**Objective:**
Extract each line of the records below that contains the string "catalogue", treating uppercase and lowercase as different.
START Source data
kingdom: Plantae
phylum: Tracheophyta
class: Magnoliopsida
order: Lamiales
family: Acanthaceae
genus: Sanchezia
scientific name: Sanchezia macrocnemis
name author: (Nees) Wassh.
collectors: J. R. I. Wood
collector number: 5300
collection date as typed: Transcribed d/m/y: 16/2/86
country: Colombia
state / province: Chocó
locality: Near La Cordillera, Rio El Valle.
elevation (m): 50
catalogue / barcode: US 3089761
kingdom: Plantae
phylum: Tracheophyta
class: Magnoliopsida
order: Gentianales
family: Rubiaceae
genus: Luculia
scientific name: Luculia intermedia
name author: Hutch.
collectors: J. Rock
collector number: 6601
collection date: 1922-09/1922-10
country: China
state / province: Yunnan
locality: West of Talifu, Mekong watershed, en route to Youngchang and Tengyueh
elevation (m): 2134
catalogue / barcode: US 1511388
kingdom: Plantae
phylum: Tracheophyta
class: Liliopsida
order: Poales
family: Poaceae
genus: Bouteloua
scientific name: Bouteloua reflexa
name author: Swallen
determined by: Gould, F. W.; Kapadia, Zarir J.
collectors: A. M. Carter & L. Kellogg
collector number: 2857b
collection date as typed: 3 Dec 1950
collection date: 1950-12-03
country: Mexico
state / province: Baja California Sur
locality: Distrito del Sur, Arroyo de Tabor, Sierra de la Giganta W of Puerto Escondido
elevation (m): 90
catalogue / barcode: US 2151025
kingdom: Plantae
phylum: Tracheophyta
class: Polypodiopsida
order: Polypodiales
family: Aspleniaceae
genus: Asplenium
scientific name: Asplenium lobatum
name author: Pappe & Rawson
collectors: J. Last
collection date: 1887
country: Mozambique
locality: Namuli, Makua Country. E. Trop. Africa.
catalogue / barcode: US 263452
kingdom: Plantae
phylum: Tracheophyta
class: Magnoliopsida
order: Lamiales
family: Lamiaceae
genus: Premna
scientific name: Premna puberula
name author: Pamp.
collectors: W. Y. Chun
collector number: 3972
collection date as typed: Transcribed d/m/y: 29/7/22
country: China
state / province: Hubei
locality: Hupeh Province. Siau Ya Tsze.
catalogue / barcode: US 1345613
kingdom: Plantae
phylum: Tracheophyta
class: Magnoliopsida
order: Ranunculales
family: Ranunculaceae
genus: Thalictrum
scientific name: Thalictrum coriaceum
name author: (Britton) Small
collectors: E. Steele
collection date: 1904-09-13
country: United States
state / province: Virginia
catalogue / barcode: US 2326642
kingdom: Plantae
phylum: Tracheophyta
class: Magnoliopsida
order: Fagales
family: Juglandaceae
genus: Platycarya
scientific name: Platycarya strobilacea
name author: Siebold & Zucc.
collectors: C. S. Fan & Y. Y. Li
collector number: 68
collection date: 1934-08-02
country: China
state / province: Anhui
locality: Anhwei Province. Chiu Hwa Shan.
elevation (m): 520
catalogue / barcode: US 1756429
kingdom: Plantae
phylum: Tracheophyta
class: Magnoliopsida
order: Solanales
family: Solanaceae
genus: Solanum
END Source data
**Finished exercise:**
catalogue / barcode: US 3089761
catalogue / barcode: US 1511388
catalogue / barcode: US 2151025
catalogue / barcode: US 263452
catalogue / barcode: US 1345613
catalogue / barcode: US 2326642
catalogue / barcode: US 1756429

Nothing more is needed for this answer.